Instructions to follow — A word-for-word reproduction of the data below is needed, with no pictures in it.

-------- Exercise data --------

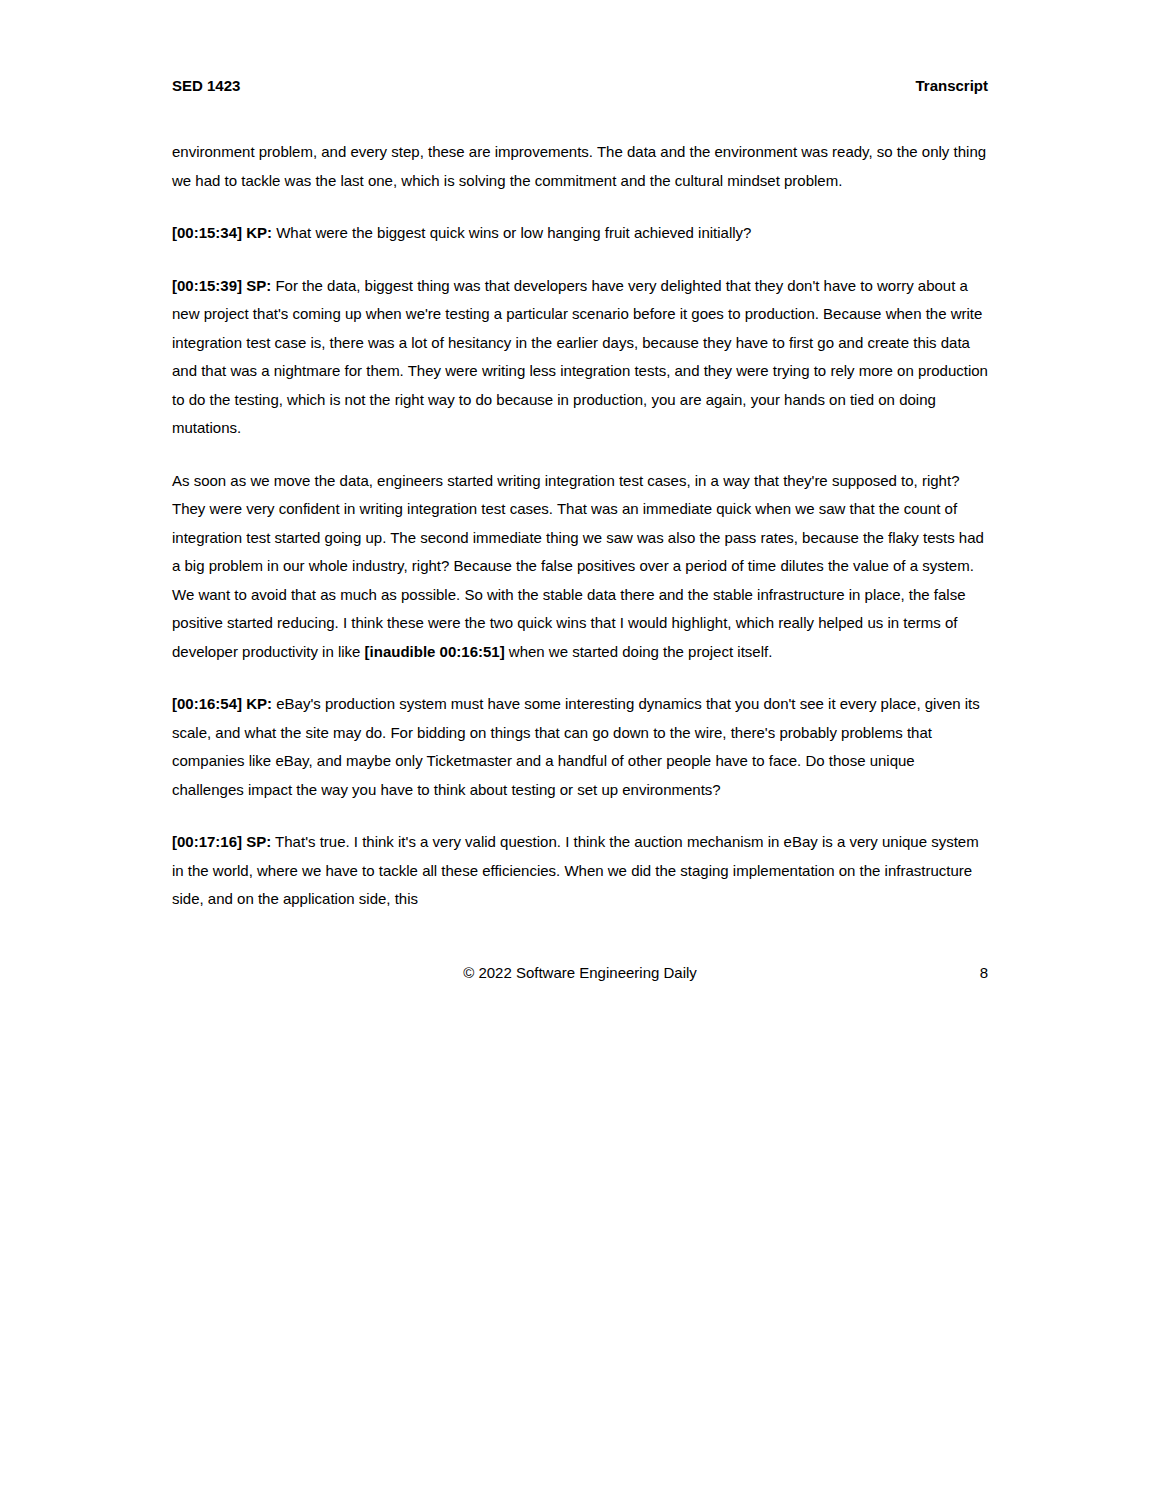SED 1423 Transcript
environment problem, and every step, these are improvements. The data and the environment was ready, so the only thing we had to tackle was the last one, which is solving the commitment and the cultural mindset problem.
[00:15:34] KP: What were the biggest quick wins or low hanging fruit achieved initially?
[00:15:39] SP: For the data, biggest thing was that developers have very delighted that they don't have to worry about a new project that's coming up when we're testing a particular scenario before it goes to production. Because when the write integration test case is, there was a lot of hesitancy in the earlier days, because they have to first go and create this data and that was a nightmare for them. They were writing less integration tests, and they were trying to rely more on production to do the testing, which is not the right way to do because in production, you are again, your hands on tied on doing mutations.
As soon as we move the data, engineers started writing integration test cases, in a way that they're supposed to, right? They were very confident in writing integration test cases. That was an immediate quick when we saw that the count of integration test started going up. The second immediate thing we saw was also the pass rates, because the flaky tests had a big problem in our whole industry, right? Because the false positives over a period of time dilutes the value of a system. We want to avoid that as much as possible. So with the stable data there and the stable infrastructure in place, the false positive started reducing. I think these were the two quick wins that I would highlight, which really helped us in terms of developer productivity in like [inaudible 00:16:51] when we started doing the project itself.
[00:16:54] KP: eBay's production system must have some interesting dynamics that you don't see it every place, given its scale, and what the site may do. For bidding on things that can go down to the wire, there's probably problems that companies like eBay, and maybe only Ticketmaster and a handful of other people have to face. Do those unique challenges impact the way you have to think about testing or set up environments?
[00:17:16] SP: That's true. I think it's a very valid question. I think the auction mechanism in eBay is a very unique system in the world, where we have to tackle all these efficiencies. When we did the staging implementation on the infrastructure side, and on the application side, this
© 2022 Software Engineering Daily 8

--------

Exercise answer —
SED 1423 Transcript
environment problem, and every step, these are improvements. The data and the environment was ready, so the only thing we had to tackle was the last one, which is solving the commitment and the cultural mindset problem.
[00:15:34] KP: What were the biggest quick wins or low hanging fruit achieved initially?
[00:15:39] SP: For the data, biggest thing was that developers have very delighted that they don't have to worry about a new project that's coming up when we're testing a particular scenario before it goes to production. Because when the write integration test case is, there was a lot of hesitancy in the earlier days, because they have to first go and create this data and that was a nightmare for them. They were writing less integration tests, and they were trying to rely more on production to do the testing, which is not the right way to do because in production, you are again, your hands on tied on doing mutations.
As soon as we move the data, engineers started writing integration test cases, in a way that they're supposed to, right? They were very confident in writing integration test cases. That was an immediate quick when we saw that the count of integration test started going up. The second immediate thing we saw was also the pass rates, because the flaky tests had a big problem in our whole industry, right? Because the false positives over a period of time dilutes the value of a system. We want to avoid that as much as possible. So with the stable data there and the stable infrastructure in place, the false positive started reducing. I think these were the two quick wins that I would highlight, which really helped us in terms of developer productivity in like [inaudible 00:16:51] when we started doing the project itself.
[00:16:54] KP: eBay's production system must have some interesting dynamics that you don't see it every place, given its scale, and what the site may do. For bidding on things that can go down to the wire, there's probably problems that companies like eBay, and maybe only Ticketmaster and a handful of other people have to face. Do those unique challenges impact the way you have to think about testing or set up environments?
[00:17:16] SP: That's true. I think it's a very valid question. I think the auction mechanism in eBay is a very unique system in the world, where we have to tackle all these efficiencies. When we did the staging implementation on the infrastructure side, and on the application side, this
© 2022 Software Engineering Daily 8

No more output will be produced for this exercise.